Alternatively, there are the terms built into Europe’s appellation systems, which have the advantage of being legally defined but the disadvantage of being impenetrable to the uninformed. 

The apogee of this system is found in Germany, where every conceivable variable is categorised. There are six terms defining the sweetness of the fruit at harvest and at least four different ones describing the sweetness of the finished wine, plus a host of names for various quality tiers involving numbers or stars.
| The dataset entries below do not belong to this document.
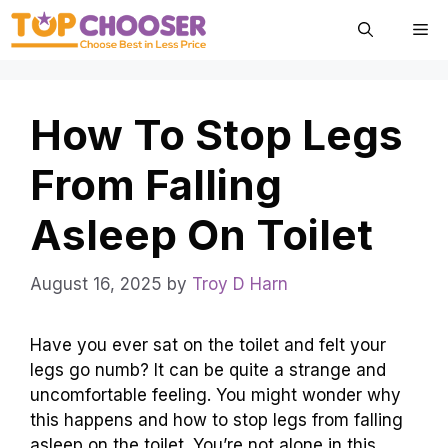
Skip
Me
to
content
How To Stop Legs
From Falling
Asleep On Toilet
August 16, 2025
by
Troy D Harn
Have you ever sat on the toilet and felt your
legs go numb? It can be quite a strange and
uncomfortable feeling. You might wonder why
this happens and how to stop legs from falling
asleep on the toilet. You’re not alone in this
When you add in the name of the producer, village, vineyard and grape variety, German wine labels start to resemble short essays.

All this confusion is part of wine’s mysterious appeal, of course, and mastering its arcane nomenclature can be curiously satisfying for the wine scholar. However, there is a more damaging effect of having a commonplace name for your wine: Googleability.

In the internet era, being findable online should be an absolute imperative. Suckfizzle, Tignanello, Duckhorn – such names rank highly for uniqueness, and have the added bonus of being highly memorable.

Then there are those whose memorability is rather more awkward. Languedoc label Baron de Badassière is a relatively mild example compared with the magnificent Terre Arse Marsala. The Napa Valley’s Cleavage Creek is a barely concealed piece of titillation while Jost 4Skins is a facepalm triumph of pun over practicality which precisely nobody will want to ask for in a restaurant.

It's supposed to be easier to remember faces than names – so perhaps the label above is very clever, although I can't help thinking it's an 'e' away from disaster – but wine bottles are faceless, of course, even though they have necks and shoulders.

Names should therefore be a vital point of difference for a wine; an opportunity to lodge themselves into the public consciousness. Kanye and Kim could teach the wine industry a thing or two.